Restate all of the entries exactly, dropping any pictures they hold.

☆ ☆ ☆ ☆ ☆ ☆ ☆

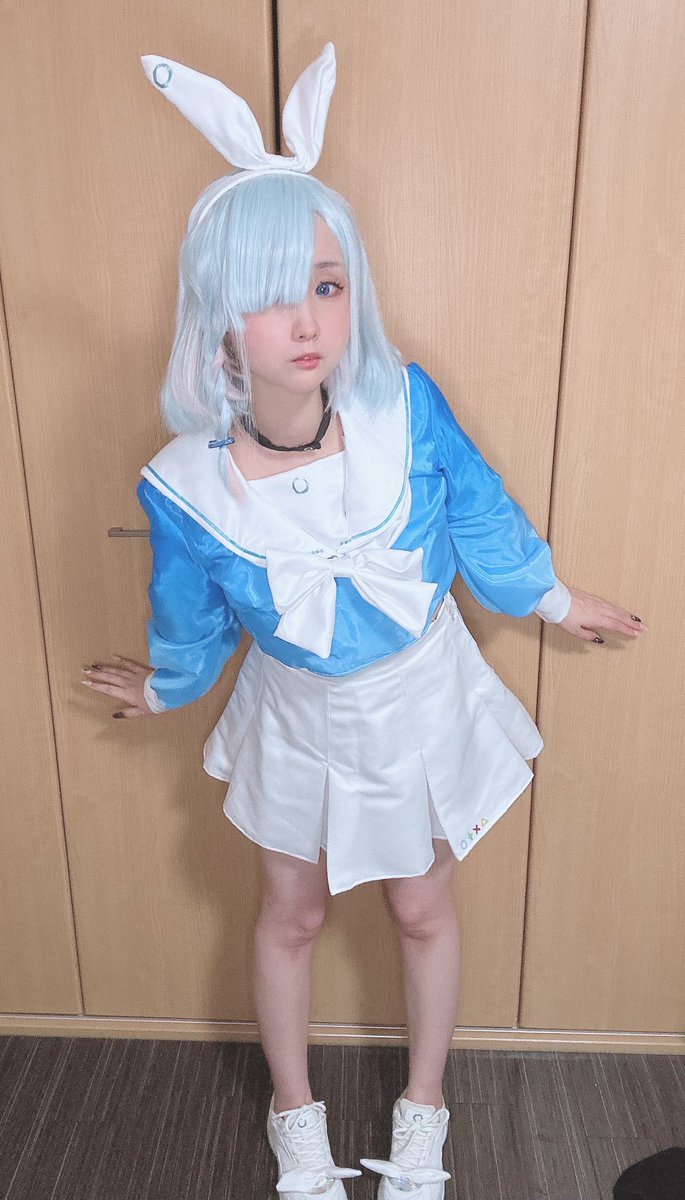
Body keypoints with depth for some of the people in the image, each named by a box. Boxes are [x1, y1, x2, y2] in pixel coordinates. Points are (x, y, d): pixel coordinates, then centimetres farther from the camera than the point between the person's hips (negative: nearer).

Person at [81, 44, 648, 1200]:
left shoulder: (405, 408, -25)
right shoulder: (187, 486, -25)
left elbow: (480, 519, -5)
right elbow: (192, 620, -3)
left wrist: (556, 599, 10)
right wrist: (165, 689, 15)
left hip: (423, 704, 1)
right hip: (297, 723, 0)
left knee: (423, 909, 20)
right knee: (292, 916, 20)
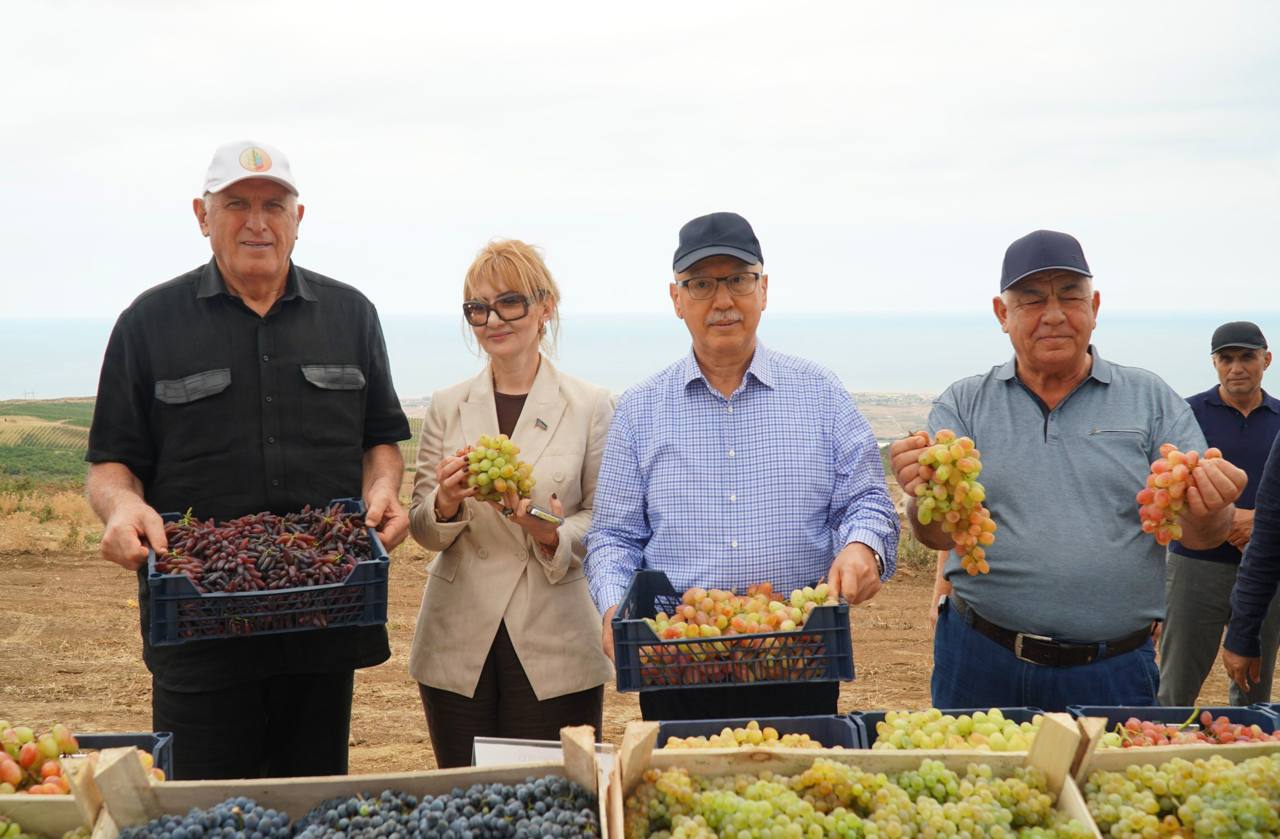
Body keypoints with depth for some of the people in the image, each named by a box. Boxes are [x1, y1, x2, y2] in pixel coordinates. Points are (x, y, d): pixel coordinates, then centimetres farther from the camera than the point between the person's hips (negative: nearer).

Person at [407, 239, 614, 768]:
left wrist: (553, 535, -17)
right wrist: (445, 504, -16)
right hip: (460, 643, 2)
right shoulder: (448, 407, 7)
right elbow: (422, 529, 7)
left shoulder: (589, 407, 1)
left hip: (555, 642, -2)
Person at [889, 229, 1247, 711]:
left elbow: (1198, 536, 0)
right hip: (983, 666, 0)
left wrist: (1208, 513, -24)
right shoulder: (963, 404, 5)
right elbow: (940, 534, -5)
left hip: (1114, 674, 0)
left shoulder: (1150, 400, 6)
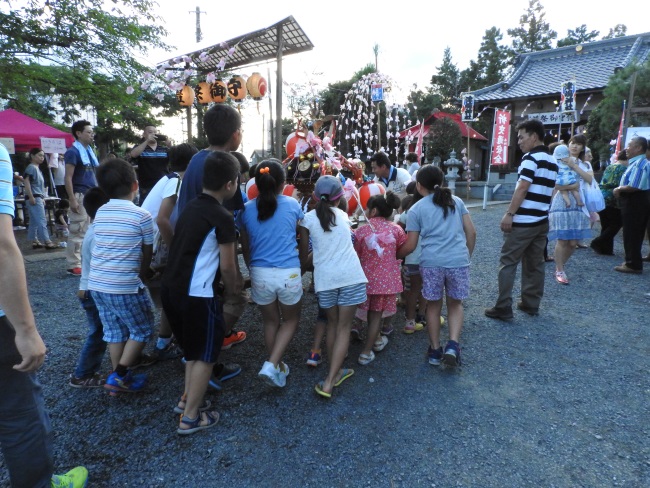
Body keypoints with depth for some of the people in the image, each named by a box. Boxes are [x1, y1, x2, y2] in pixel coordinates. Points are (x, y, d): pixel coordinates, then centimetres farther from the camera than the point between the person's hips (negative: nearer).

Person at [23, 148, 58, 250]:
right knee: (42, 220, -12)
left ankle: (35, 241, 14)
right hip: (34, 198, -10)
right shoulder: (31, 167, -9)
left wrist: (42, 198, 21)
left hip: (38, 198, 10)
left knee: (34, 221, 10)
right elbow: (26, 181, -18)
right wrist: (31, 197, -23)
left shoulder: (37, 169, 19)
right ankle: (47, 242, -13)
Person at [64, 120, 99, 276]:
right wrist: (72, 199, -19)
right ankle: (73, 265, 0)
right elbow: (68, 178, -13)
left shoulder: (90, 151, 16)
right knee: (77, 232, -6)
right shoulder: (73, 152, -8)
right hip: (80, 195, -8)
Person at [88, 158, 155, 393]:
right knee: (142, 329, 13)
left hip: (96, 283, 7)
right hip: (124, 286, -6)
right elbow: (147, 255, -2)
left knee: (115, 331, 19)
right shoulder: (142, 216, -10)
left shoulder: (100, 213, 8)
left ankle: (119, 377, 28)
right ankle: (118, 375, 11)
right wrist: (141, 277, 15)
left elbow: (109, 247, 13)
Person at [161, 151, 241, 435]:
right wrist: (232, 288, 9)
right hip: (198, 294, -8)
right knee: (206, 355, 9)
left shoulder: (191, 207, 10)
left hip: (171, 289, 8)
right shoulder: (222, 217, -14)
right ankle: (191, 417, 18)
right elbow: (227, 265, -12)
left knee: (194, 348, 25)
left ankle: (187, 398, 36)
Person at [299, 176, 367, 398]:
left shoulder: (309, 218, 4)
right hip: (350, 275, 0)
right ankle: (329, 382, 0)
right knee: (344, 327, 4)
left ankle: (335, 372, 26)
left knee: (332, 324, 19)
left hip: (325, 277, 0)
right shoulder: (343, 215, 12)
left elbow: (304, 254, 8)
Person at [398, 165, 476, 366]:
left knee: (433, 305, 16)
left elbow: (410, 246, 6)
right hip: (458, 260, 2)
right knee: (455, 304, 19)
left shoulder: (416, 209, 7)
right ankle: (453, 345, 3)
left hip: (431, 262, -1)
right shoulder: (456, 200, 14)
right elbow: (471, 232, 12)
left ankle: (435, 350, 25)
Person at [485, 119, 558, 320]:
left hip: (523, 221, -8)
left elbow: (522, 188, -18)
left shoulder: (531, 158, -11)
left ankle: (503, 308, -2)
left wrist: (509, 214, -18)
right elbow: (547, 191, 19)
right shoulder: (552, 161, 15)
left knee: (508, 262, -3)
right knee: (535, 264, 13)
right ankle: (531, 304, 21)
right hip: (542, 221, 9)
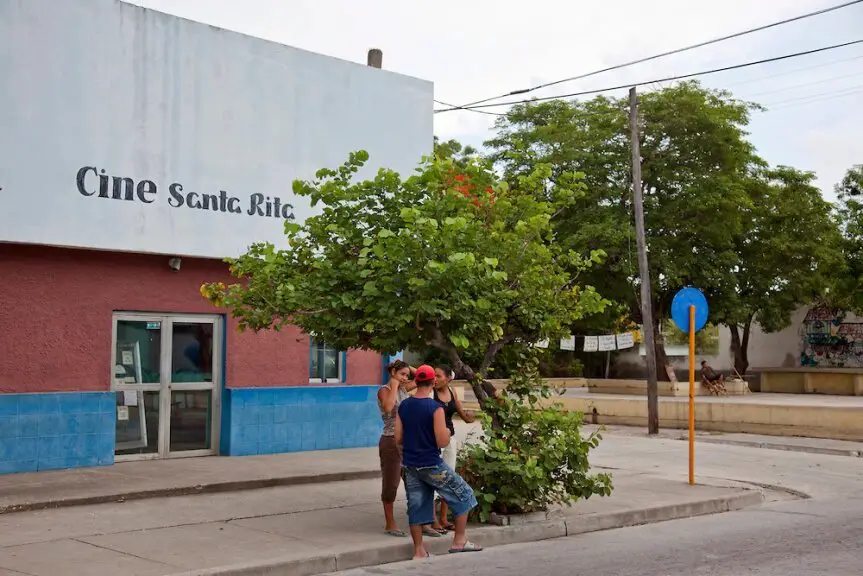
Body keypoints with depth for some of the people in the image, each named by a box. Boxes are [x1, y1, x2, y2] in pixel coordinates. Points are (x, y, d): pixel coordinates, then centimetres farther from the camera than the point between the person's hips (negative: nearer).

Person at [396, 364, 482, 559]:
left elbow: (398, 439, 4)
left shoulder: (403, 406, 1)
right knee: (463, 495, 10)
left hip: (409, 465, 6)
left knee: (416, 506, 11)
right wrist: (447, 432, 2)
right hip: (431, 465, -6)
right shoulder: (435, 408, -16)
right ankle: (459, 541, 11)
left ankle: (419, 551, 14)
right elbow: (442, 442, -18)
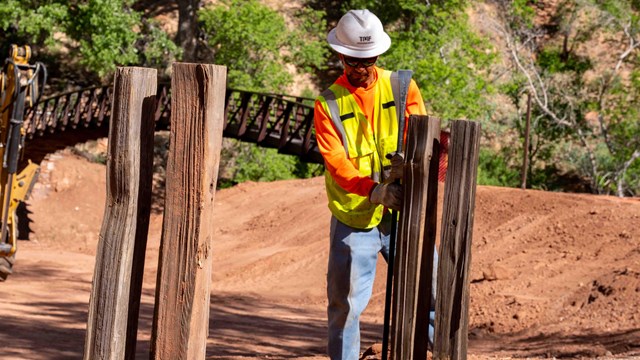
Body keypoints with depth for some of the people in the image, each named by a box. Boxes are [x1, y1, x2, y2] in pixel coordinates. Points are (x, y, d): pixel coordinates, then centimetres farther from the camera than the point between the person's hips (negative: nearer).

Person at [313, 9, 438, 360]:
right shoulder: (328, 104, -3)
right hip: (353, 217, -1)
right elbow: (335, 160, -14)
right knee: (346, 302, 1)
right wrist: (374, 190, -31)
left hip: (402, 213, 1)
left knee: (430, 285, 3)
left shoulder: (401, 86, 3)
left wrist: (405, 163, -30)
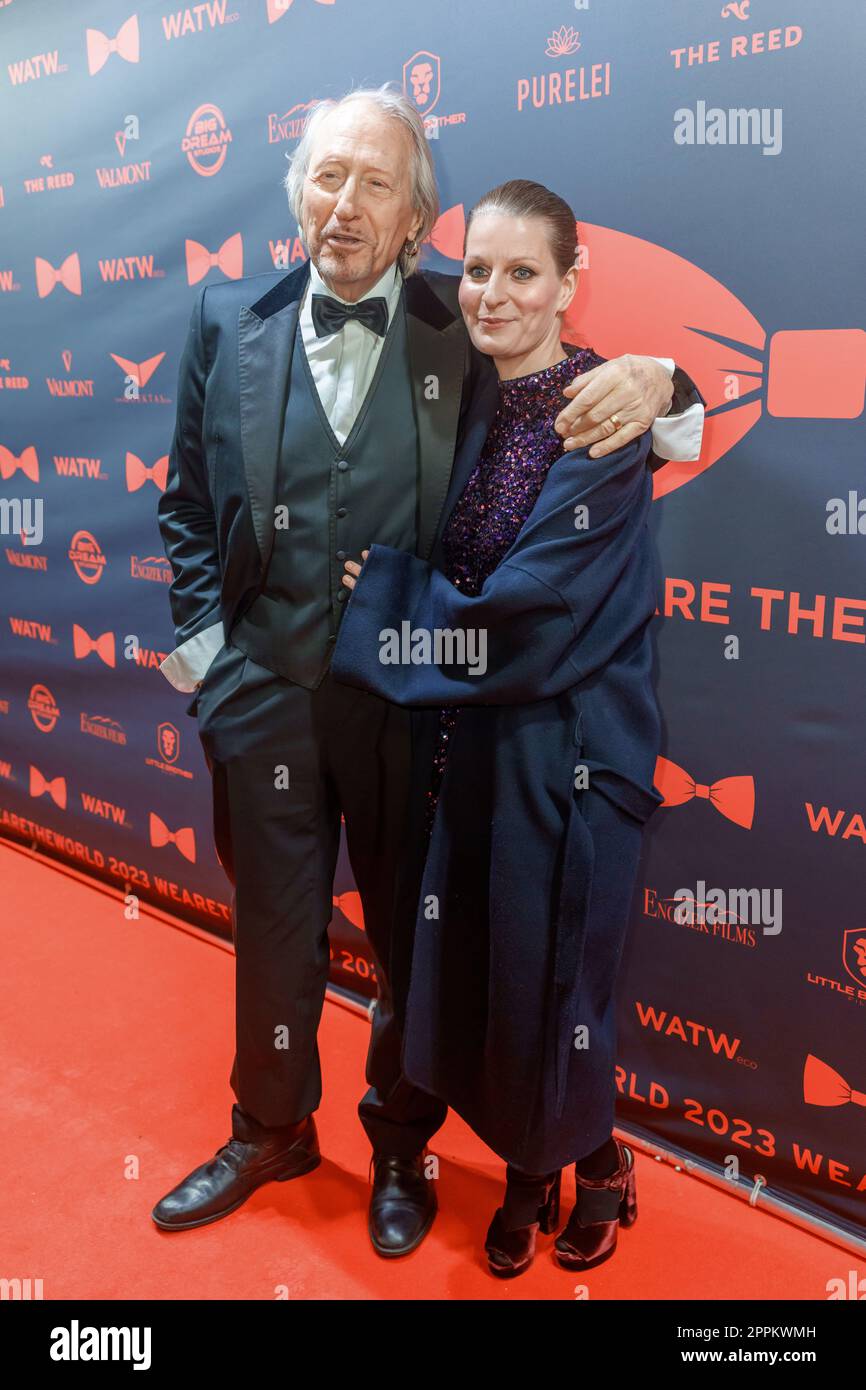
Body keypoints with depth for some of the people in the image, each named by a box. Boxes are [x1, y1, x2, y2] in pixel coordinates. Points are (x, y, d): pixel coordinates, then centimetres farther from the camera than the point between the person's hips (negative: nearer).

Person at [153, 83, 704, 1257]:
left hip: (411, 696, -1)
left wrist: (653, 384, -19)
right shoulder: (229, 320, 3)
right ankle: (271, 1132, 44)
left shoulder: (465, 332, -3)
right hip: (264, 689, 2)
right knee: (273, 929, 18)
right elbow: (188, 502, 9)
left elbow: (590, 417, 3)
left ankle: (401, 1146, 41)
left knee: (413, 936, 14)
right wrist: (204, 641, 2)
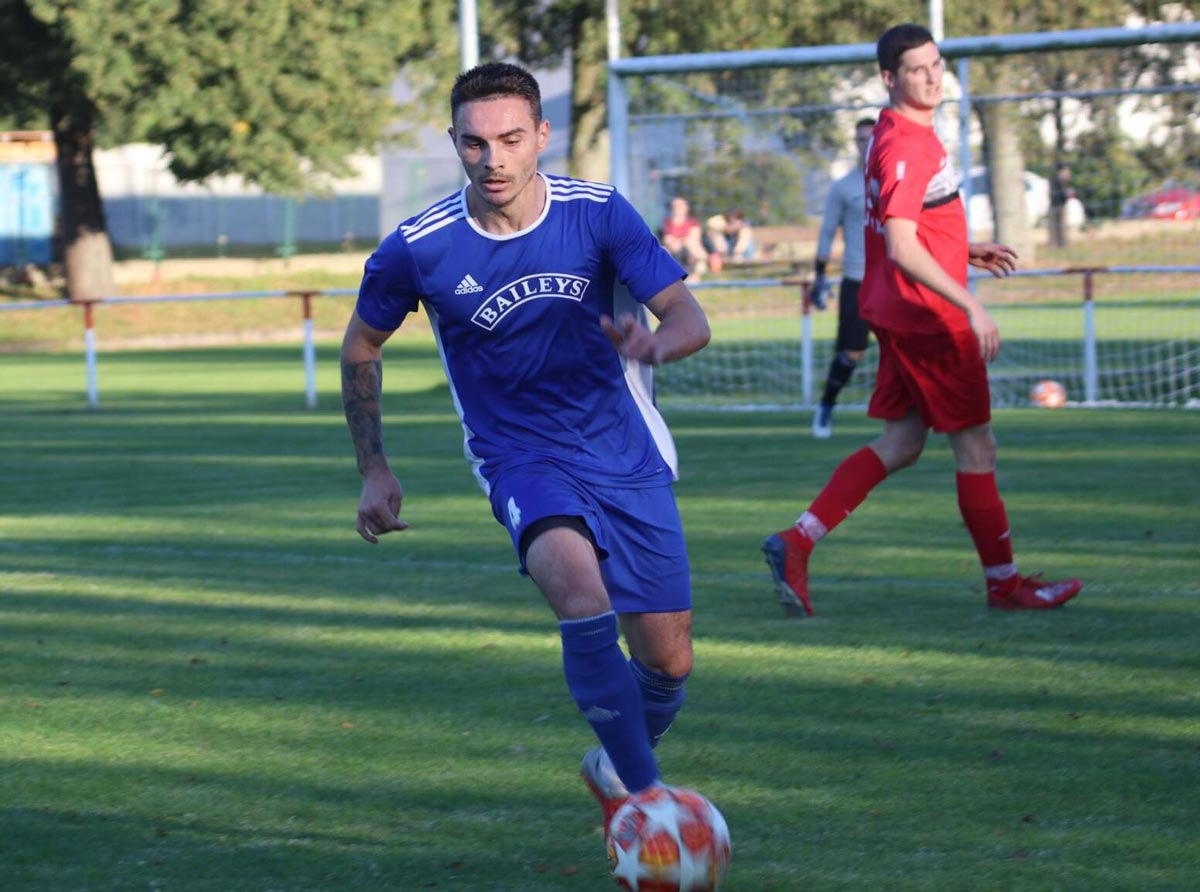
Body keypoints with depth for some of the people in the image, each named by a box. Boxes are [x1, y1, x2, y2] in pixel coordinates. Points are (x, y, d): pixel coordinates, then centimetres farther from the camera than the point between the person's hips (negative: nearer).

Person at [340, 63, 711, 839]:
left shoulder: (597, 213, -11)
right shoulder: (418, 250, -12)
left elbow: (691, 319, -14)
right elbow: (361, 348, 6)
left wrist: (657, 343, -38)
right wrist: (374, 470, 8)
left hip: (627, 455, 2)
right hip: (522, 458, -2)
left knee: (669, 664, 4)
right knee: (578, 585, -34)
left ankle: (615, 768, 37)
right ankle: (646, 794, -27)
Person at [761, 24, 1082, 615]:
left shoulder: (894, 135, 12)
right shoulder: (907, 144, -19)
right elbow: (901, 246, -26)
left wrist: (964, 252, 18)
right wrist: (970, 306, -28)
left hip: (898, 316, 10)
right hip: (929, 320, -10)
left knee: (900, 444, 13)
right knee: (976, 448, 1)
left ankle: (796, 542, 5)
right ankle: (1004, 583, 11)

☆ ☆ ☆ ☆ ☆ ☆ ☆

▸ **WRITTEN SOLUTION**:
Body keypoints with depth for some of the people in the image, each named by a box. Boxes are [x1, y1, x2, y2] in pixel coordinates. Points are (x, y, d): pixel coordinates, then centimetres farther from the camera than the point between the person's hips (negative: nearer).

Person at [81, 44, 648, 1200]:
left shoulder: (405, 408, -25)
right shoulder: (187, 486, -25)
left elbow: (480, 519, -5)
right elbow: (192, 620, -3)
left wrist: (556, 599, 10)
right wrist: (165, 689, 15)
left hip: (423, 704, 1)
right hip: (297, 723, 0)
left knee: (423, 909, 20)
right knee: (292, 916, 20)
Body keypoints with depth for some of the people in the image, each named by a box. Boxes are [x1, y1, x2, y2] in pixel coordinates. Points are (x, y, d): pixel coordinates, then centimetres farther from the camera than the point between the person's hips (negative: nearer).

Person at [407, 239, 614, 768]:
left wrist: (553, 535, -17)
right wrist: (445, 504, -16)
right hip: (460, 643, 2)
right shoulder: (448, 407, 7)
right elbow: (422, 529, 7)
left shoulder: (589, 407, 1)
left hip: (555, 642, -2)
Person at [889, 229, 1247, 711]:
left elbow: (1198, 536, 0)
right hip: (983, 666, 0)
left wrist: (1208, 513, -24)
right shoulder: (963, 404, 5)
right elbow: (940, 534, -5)
left hip: (1114, 674, 0)
left shoulder: (1150, 400, 6)
Body keypoints with depth for some of the people in the image, each named by a box. Boxes are [x1, y1, x2, y2] in pixel coordinates. Points are (x, y, d): pixel coordinates, then centimetres farther from the camera than the point between the person's hips (negative: nearer).

Person at [23, 148, 58, 250]:
right knee: (42, 220, -12)
left ankle: (35, 241, 14)
right hip: (34, 198, -10)
right shoulder: (31, 167, -9)
left wrist: (42, 198, 21)
left hip: (38, 198, 10)
left knee: (34, 221, 10)
right elbow: (26, 181, -18)
right wrist: (31, 197, -23)
left shoulder: (37, 169, 19)
right ankle: (47, 242, -13)
Person at [64, 120, 99, 276]:
right wrist: (72, 199, -19)
right ankle: (73, 265, 0)
right elbow: (68, 178, -13)
left shoulder: (90, 151, 16)
right knee: (77, 232, -6)
right shoulder: (73, 152, -8)
right hip: (80, 195, -8)
Person at [88, 158, 155, 393]:
right knee: (142, 329, 13)
left hip: (96, 283, 7)
right hip: (124, 286, -6)
right elbow: (147, 255, -2)
left knee: (115, 331, 19)
right shoulder: (142, 216, -10)
left shoulder: (100, 213, 8)
left ankle: (119, 377, 28)
right ankle: (118, 375, 11)
right wrist: (141, 277, 15)
left elbow: (109, 247, 13)
Person at [161, 151, 241, 435]:
right wrist: (232, 288, 9)
right hip: (198, 294, -8)
right knee: (206, 355, 9)
left shoulder: (191, 207, 10)
left hip: (171, 289, 8)
right shoulder: (222, 217, -14)
right ankle: (191, 417, 18)
right elbow: (227, 265, -12)
left knee: (194, 348, 25)
left ankle: (187, 398, 36)
Person at [299, 176, 367, 398]:
left shoulder: (309, 218, 4)
right hip: (350, 275, 0)
right ankle: (329, 382, 0)
right knee: (344, 327, 4)
left ankle: (335, 372, 26)
left knee: (332, 324, 19)
left hip: (325, 277, 0)
right shoulder: (343, 215, 12)
left elbow: (304, 254, 8)
Person at [398, 165, 476, 366]:
left knee: (433, 305, 16)
left elbow: (410, 246, 6)
right hip: (458, 260, 2)
right knee: (455, 304, 19)
left shoulder: (416, 209, 7)
right ankle: (453, 345, 3)
left hip: (431, 262, -1)
right shoulder: (456, 200, 14)
right elbow: (471, 232, 12)
left ankle: (435, 350, 25)
Person at [485, 119, 558, 320]:
left hip: (523, 221, -8)
left elbow: (522, 188, -18)
left shoulder: (531, 158, -11)
left ankle: (503, 308, -2)
left wrist: (509, 214, -18)
right elbow: (547, 191, 19)
right shoulder: (552, 161, 15)
left knee: (508, 262, -3)
right knee: (535, 264, 13)
right ankle: (531, 304, 21)
right hip: (542, 221, 9)
Body keypoints with depth for some of the people in the image, each named by a box. Boxes are [x1, y1, x2, y2] in pixel coordinates. Points are (x, y, d): pixel coordinates, then centimetres farther from the camera than the point between the person's hips (negative: nearer).

Person at [396, 364, 482, 559]:
left elbow: (398, 439, 4)
left shoulder: (403, 406, 1)
right knee: (463, 495, 10)
left hip: (409, 465, 6)
left knee: (416, 506, 11)
right wrist: (447, 432, 2)
right hip: (431, 465, -6)
right shoulder: (435, 408, -16)
right ankle: (459, 541, 11)
left ankle: (419, 551, 14)
right elbow: (442, 442, -18)
Body keypoints with depth for some of the people in the image, each named by a box. Boxes are [x1, y1, x2, y2] in pixel coordinates. Points are (x, y, d): pixel coordinates, then centimetres farther from the camera than the point between the person's hips (negative: nearer).

Person at [313, 9, 438, 360]:
right shoulder: (328, 104, -3)
right hip: (353, 217, -1)
right elbow: (335, 160, -14)
right knee: (346, 302, 1)
right wrist: (374, 190, -31)
left hip: (402, 213, 1)
left knee: (430, 285, 3)
left shoulder: (401, 86, 3)
left wrist: (405, 163, -30)
Body keypoints with depth for some of the people in the image, each named by a box. Boxes are [x1, y1, x2, y2] in pixel coordinates. Points are (x, y, d): pixel coordinates, then centimetres farther from the camera than the point between the person's hips (negative: nearer).

Person at [153, 83, 704, 1257]:
left hip: (411, 696, -1)
left wrist: (653, 384, -19)
right shoulder: (229, 320, 3)
right ankle: (271, 1132, 44)
left shoulder: (465, 332, -3)
right hip: (264, 689, 2)
right knee: (273, 929, 18)
right elbow: (188, 502, 9)
left elbow: (590, 417, 3)
left ankle: (401, 1146, 41)
left knee: (413, 936, 14)
right wrist: (204, 641, 2)
Body keypoints with depth for some of the people in the image, each named by a box. Boxes are [x1, y1, x2, y2] in pixel coordinates. Points are (x, y, d): pixel coordinates, then centimetres farther from the camera than the point between the person's hips (negative: nearer).

Person at [340, 63, 711, 839]:
left shoulder: (597, 213, -11)
right shoulder: (418, 250, -12)
left elbow: (691, 319, -14)
right elbow: (361, 348, 6)
left wrist: (657, 343, -38)
right wrist: (374, 470, 8)
left hip: (627, 455, 2)
right hip: (522, 458, -2)
left knee: (669, 664, 4)
right knee: (578, 585, -34)
left ankle: (615, 768, 37)
right ankle: (646, 794, -27)
Person at [761, 24, 1082, 615]:
left shoulder: (894, 135, 12)
right shoulder: (907, 144, -19)
right elbow: (901, 246, -26)
left wrist: (964, 252, 18)
right wrist: (970, 306, -28)
left hip: (898, 316, 10)
right hip: (929, 320, -10)
left knee: (900, 444, 13)
right knee: (976, 448, 1)
left ankle: (796, 542, 5)
right ankle: (1004, 583, 11)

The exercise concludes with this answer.